O ministro da Justiça, Afonso Costa, repõe em vigor as leis do Marquês de Pombal, figurino da perseguição à Igreja, sobretudo aos Jesuítas, que, de novo, são expulsos e encarcerados; e ainda as leis de Joaquim António de Aguiar contra as restantes Ordens Religiosas, cujos bens passam totalmente para o Estado.
Os Religiosos e Religiosas de Portugal, pertencentes a outras Congregações, poderiam permanecer no País, desde que não formassem comunidade. Era o mesmo que uma injecção de anestesia, com selo de eutanásia.
O nosso querido Director, P. José Lapa, como referimos atrás, natural da Índia e a viver no Colégio de S. Fiel, foi também atingido pela lei de expulsão, e por duplo motivo: por ser jesuíta e, ademais, estrangeiro. De um momento para o outro, tudo se desmoronou como um baralho de cartas; ao menos, aos olhos do laicismo altivo. Deus, porém, intervém, eficaz e sabiamente, sem que o homem laico o advirta.

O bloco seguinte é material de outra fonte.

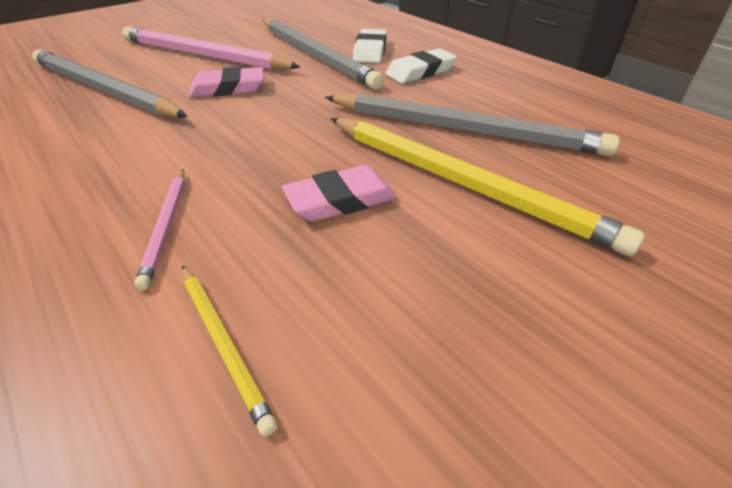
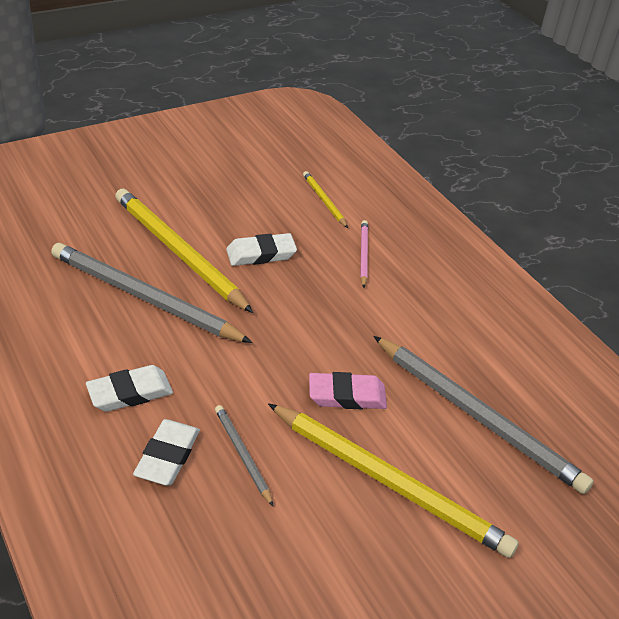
camera: 175 degrees left, 0 degrees up
(203, 56) = (389, 481): pink pencil -> yellow pencil
(316, 56) = (242, 455): grey pencil -> grey pencil, size x0.47
(340, 200) = (261, 254): pink eraser -> white eraser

Portanto, a nossa Congregação, igual a todas as outras, tinha apenas um prazo de 24 horas para abandonar as suas Casas, propriedades e recheios. A arma esgrimida pela propaganda revolucionária era o anticlericalismo. A minha preocupação maior era a defesa das irmãs e das crianças a nós confiadas pelos pais. Receava pela vocação das Religiosas e o futuro das meninas internas... eu, que tanto combatera, desde jovem, para livrá-las do mal das serpentes.
Todas as casas foram sequestradas e utilizadas pelo governo para fins diversos, excepto as Misericórdias. Nesse ambiente de terror, de incertezas e medos, quantas humilhações sofreram as Irmãs, por parte das autoridades civis e da plebe, que ardia em ódio clandestino contra a Igreja.
A melhor designação que encontro para dar um nome ao que aconteceu, em Louriçal do Campo, Colégio e Noviciado, é a do Juízo Final. Nem era para acreditar. O clima de paz e de progresso de tantas Irmãs, crianças e famílias, esboroou-se por um golpe secreto de má-fé, aplicado na cabeça das Instituições Religiosas. Todavia, o coração ficou imune face a tanta maldade; por isso, o amor desafiou a Revolução, no segredo. Até parece que os homens pouco ou nada sabem do poder de Deus, manifesto ao longo da História.
Quanto a nós, nem sequer cabia a permissão do recurso a tribunal, nem o menor esboço de contestação. O único caminho que resta naquela hora, é salvar a vida. Contestar significava rebeldia e ameaça de prisão para quem o fizesse. Portanto, obedecer à violência sem ser violento. Tornar-se escravo da lei, mais nada.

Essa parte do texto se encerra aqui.